Taking a structured evaluation approach like this has a number of benefits. Firstly, it reduces the amount of gut feel and “did I like the salesman” mentality that too often creeps in. You’ll probably never see the salesman again unless you want to buy more software, but you will be stuck with the product that you select for years. Secondly, it gives you a documented case for selection that can, if necessary, be used to back up things internally e.g. in the case of an audit, or just to give comfort to senior management that a sound process has been used.

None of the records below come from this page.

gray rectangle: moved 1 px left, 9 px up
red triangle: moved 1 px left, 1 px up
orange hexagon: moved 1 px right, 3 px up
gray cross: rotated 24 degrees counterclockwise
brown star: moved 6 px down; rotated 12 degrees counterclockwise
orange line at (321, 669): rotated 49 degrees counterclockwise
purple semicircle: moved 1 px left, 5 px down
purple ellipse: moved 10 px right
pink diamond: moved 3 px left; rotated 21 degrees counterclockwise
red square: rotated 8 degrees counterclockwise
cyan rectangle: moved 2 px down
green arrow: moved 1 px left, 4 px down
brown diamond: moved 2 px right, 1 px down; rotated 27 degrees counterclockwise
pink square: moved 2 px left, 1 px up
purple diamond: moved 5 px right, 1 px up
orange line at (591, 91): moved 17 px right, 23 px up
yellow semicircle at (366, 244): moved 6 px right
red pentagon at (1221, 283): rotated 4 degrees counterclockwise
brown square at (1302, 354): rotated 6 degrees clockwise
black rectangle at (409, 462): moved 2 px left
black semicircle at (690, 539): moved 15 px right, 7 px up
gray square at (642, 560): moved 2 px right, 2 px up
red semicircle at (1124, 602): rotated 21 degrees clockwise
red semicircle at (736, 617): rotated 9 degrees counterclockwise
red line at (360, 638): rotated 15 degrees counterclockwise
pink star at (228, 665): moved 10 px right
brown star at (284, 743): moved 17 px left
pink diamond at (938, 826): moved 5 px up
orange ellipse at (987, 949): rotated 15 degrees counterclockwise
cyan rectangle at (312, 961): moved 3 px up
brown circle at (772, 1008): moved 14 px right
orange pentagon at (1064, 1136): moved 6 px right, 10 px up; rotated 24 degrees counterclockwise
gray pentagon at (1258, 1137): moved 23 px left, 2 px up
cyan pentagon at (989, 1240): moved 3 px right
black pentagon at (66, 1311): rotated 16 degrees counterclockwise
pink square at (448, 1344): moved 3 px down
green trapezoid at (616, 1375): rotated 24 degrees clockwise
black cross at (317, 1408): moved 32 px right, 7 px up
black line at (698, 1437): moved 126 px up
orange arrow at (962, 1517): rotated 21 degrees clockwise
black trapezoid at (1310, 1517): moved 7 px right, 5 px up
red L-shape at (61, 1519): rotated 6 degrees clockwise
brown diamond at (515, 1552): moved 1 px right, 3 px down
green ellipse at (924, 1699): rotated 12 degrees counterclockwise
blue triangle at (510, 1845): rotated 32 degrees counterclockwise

Moreover, given that salesmen get paid on how much they sell you, you’d be surprised at the tactics they can adopt; they will try and go over your head if they think they are going to lose, and make all sorts of accusations about how the process wasn’t fair and how you are about to make a terrible mistake, so having a solid, documented case will make it much easier for your manager to do the right thing and tell the salesmen to take a running jump. I am amazed at how often this tactic was tried when I was procuring software, but I never once had a decision overturned. If you ever find yourself in this situation, remember that revenge is a dish best served cold. After a particularly acrimonious session with one vendor salesman when I was working at Exxon, I was amused to find, a few years later, the same salesman turning up a few years later when I transferred to Shell. He walked in the room, his face fell when he saw me and he walked back out again. Good professional sales staff know that the world is a small place and that it does not pay to aggravate the customer, but all too few remember this.

In another blog I will return to the subject of assessing the financial stability of vendors.